Karena hadirmu, Imas, kau adalah fajar,
Menyingsingkan kegelapan, membawa harapan yang segar.
Setiap detak jantungku adalah deru ombak samudra,
Menghempas karang keraguan, membawa cinta ke muara.
Kau adalah syair merdu, gurindam kalbu,
Terukir indah, abadi dalam setiap waktu.
Bukan mahligai emas yang kurindukan,
Cukup senyummu, Imas, kebahagiaan kurasakan.

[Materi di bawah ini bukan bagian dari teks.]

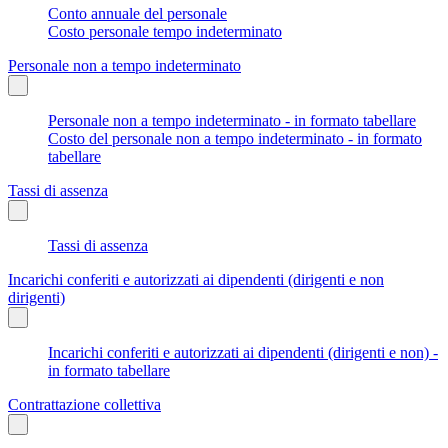
Conto annuale del personale
Costo personale tempo indeterminato
Personale non a tempo indeterminato
Personale non a tempo indeterminato - in formato tabellare
Costo del personale non a tempo indeterminato - in formato
tabellare
Tassi di assenza
Tassi di assenza
Incarichi conferiti e autorizzati ai dipendenti (dirigenti e non
dirigenti)
Incarichi conferiti e autorizzati ai dipendenti (dirigenti e non) -
in formato tabellare
Contrattazione collettiva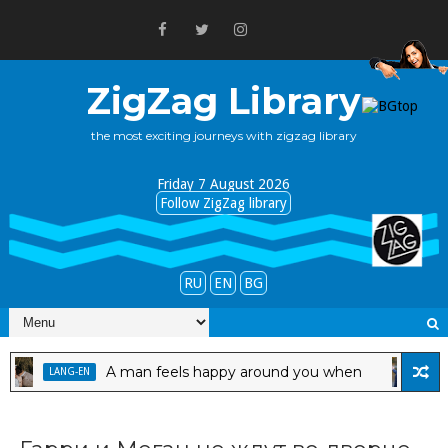
ZigZag Library
the most exciting journeys with zigzag library
Friday 7 August 2026
Follow ZigZag library
RU
EN
BG
A man feels happy around you when
LANG-EN
LANG-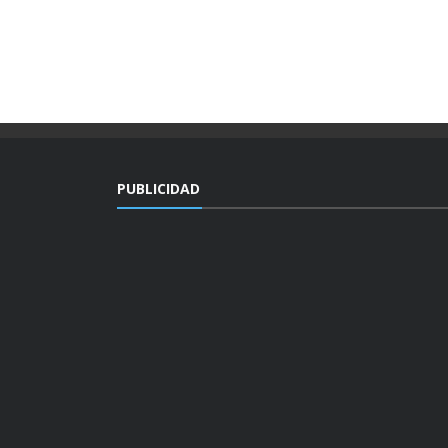
PUBLICIDAD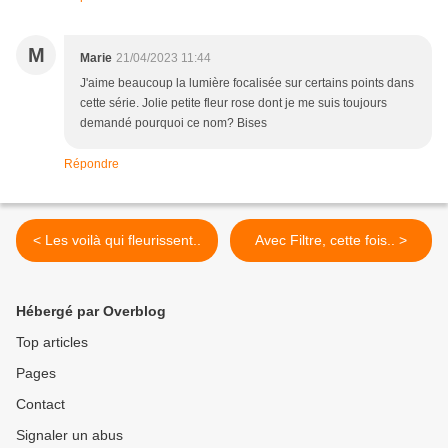
M
Marie
21/04/2023 11:44
J'aime beaucoup la lumière focalisée sur certains points dans
cette série. Jolie petite fleur rose dont je me suis toujours
demandé pourquoi ce nom? Bises
Répondre
< Les voilà qui fleurissent..
Avec Filtre, cette fois.. >
Hébergé par Overblog
Top articles
Pages
Contact
Signaler un abus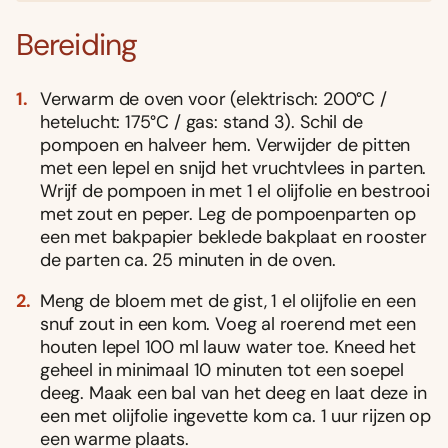
Bereiding
Verwarm de oven voor (elektrisch: 200°C /
hetelucht: 175°C / gas: stand 3). Schil de
pompoen en halveer hem. Verwijder de pitten
met een lepel en snijd het vruchtvlees in parten.
Wrijf de pompoen in met 1 el olijfolie en bestrooi
met zout en peper. Leg de pompoenparten op
een met bakpapier beklede bakplaat en rooster
de parten ca. 25 minuten in de oven.
Meng de bloem met de gist, 1 el olijfolie en een
snuf zout in een kom. Voeg al roerend met een
houten lepel 100 ml lauw water toe. Kneed het
geheel in minimaal 10 minuten tot een soepel
deeg. Maak een bal van het deeg en laat deze in
een met olijfolie ingevette kom ca. 1 uur rijzen op
een warme plaats.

Kau adalah pelangi setelah badai kehidupan,
Menghiasi langit jiwa, memberi warna kedamaian.
Bersamamu, waktu adalah sungai tak bertepi,
Dunia terdiam, hanya cinta kita yang menari.
Dalam dekapmu, aku adalah burung yang terbang bebas,
Menemukan sarang abadi, cinta sejati yang berbekas.
Imas Jamilah, rembulan malam hatiku,
Kaulah takdir cinta, napas hidupku.
Hingga akhir jagat raya, namamu terpatri,
Dalam setiap helai napasku, kaulah melodi abadi.